### Task item
Repeat every record exactly as written.

### Task inputs

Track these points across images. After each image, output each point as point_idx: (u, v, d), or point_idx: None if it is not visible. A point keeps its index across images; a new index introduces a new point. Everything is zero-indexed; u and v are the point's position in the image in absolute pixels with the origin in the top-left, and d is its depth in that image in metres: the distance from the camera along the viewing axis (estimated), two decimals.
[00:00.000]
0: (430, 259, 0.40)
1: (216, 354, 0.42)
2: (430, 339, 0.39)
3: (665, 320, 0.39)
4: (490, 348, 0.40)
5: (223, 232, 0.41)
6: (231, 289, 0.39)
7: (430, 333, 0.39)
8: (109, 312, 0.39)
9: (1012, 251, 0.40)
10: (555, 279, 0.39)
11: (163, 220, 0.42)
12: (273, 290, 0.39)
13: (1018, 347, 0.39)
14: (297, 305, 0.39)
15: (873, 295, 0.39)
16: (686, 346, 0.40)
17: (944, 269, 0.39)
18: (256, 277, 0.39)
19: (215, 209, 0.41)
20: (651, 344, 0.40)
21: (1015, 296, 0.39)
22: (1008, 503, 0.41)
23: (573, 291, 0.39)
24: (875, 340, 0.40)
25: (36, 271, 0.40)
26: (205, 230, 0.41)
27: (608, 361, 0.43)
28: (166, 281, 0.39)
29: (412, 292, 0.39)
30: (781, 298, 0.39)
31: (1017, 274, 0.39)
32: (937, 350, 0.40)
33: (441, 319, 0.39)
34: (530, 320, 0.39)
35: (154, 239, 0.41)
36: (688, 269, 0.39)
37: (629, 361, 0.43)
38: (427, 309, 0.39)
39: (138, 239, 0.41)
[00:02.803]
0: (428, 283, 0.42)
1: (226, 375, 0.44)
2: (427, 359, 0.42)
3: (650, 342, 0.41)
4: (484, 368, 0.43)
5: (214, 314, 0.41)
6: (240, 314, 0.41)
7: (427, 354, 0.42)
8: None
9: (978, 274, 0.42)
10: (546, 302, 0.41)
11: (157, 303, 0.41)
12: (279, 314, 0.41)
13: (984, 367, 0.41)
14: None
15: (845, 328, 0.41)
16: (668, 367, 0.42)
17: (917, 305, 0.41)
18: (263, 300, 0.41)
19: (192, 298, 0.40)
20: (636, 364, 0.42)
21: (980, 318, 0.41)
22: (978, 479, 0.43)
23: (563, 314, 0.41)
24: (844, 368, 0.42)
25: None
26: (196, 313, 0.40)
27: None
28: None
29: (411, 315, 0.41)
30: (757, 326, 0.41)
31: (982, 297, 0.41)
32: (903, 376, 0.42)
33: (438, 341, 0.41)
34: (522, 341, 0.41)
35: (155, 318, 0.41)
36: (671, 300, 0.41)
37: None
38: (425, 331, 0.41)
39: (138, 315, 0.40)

### Solution for this exercise
Track these points across images. After each image, output each point as point_idx: (u, v, d), or point_idx: None if it is not visible. A point keeps its index across images; a new index introduces a new point. Everything is zero-indexed; u and v are the point's position in the image in absolute pixels with the origin in the top-left, and d is its depth in that image in metres: the distance from the camera along the viewing axis (estimated), two decimals.
[00:00.000]
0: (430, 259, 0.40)
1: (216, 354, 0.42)
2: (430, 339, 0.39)
3: (665, 320, 0.39)
4: (490, 348, 0.40)
5: (223, 232, 0.41)
6: (231, 289, 0.39)
7: (430, 333, 0.39)
8: (109, 312, 0.39)
9: (1012, 251, 0.40)
10: (555, 279, 0.39)
11: (163, 220, 0.42)
12: (273, 290, 0.39)
13: (1018, 347, 0.39)
14: (297, 305, 0.39)
15: (873, 295, 0.39)
16: (686, 346, 0.40)
17: (944, 269, 0.39)
18: (256, 277, 0.39)
19: (215, 209, 0.41)
20: (651, 344, 0.40)
21: (1015, 296, 0.39)
22: (1008, 503, 0.41)
23: (573, 291, 0.39)
24: (875, 340, 0.40)
25: (36, 271, 0.40)
26: (205, 230, 0.41)
27: (608, 361, 0.43)
28: (166, 281, 0.39)
29: (412, 292, 0.39)
30: (781, 298, 0.39)
31: (1017, 274, 0.39)
32: (937, 350, 0.40)
33: (441, 319, 0.39)
34: (530, 320, 0.39)
35: (154, 239, 0.41)
36: (688, 269, 0.39)
37: (629, 361, 0.43)
38: (427, 309, 0.39)
39: (138, 239, 0.41)
[00:02.803]
0: (428, 283, 0.42)
1: (226, 375, 0.44)
2: (427, 359, 0.42)
3: (650, 342, 0.41)
4: (484, 368, 0.43)
5: (214, 314, 0.41)
6: (240, 314, 0.41)
7: (427, 354, 0.42)
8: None
9: (978, 274, 0.42)
10: (546, 302, 0.41)
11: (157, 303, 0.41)
12: (279, 314, 0.41)
13: (984, 367, 0.41)
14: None
15: (845, 328, 0.41)
16: (668, 367, 0.42)
17: (917, 305, 0.41)
18: (263, 300, 0.41)
19: (192, 298, 0.40)
20: (636, 364, 0.42)
21: (980, 318, 0.41)
22: (978, 479, 0.43)
23: (563, 314, 0.41)
24: (844, 368, 0.42)
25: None
26: (196, 313, 0.40)
27: None
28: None
29: (411, 315, 0.41)
30: (757, 326, 0.41)
31: (982, 297, 0.41)
32: (903, 376, 0.42)
33: (438, 341, 0.41)
34: (522, 341, 0.41)
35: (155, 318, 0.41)
36: (671, 300, 0.41)
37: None
38: (425, 331, 0.41)
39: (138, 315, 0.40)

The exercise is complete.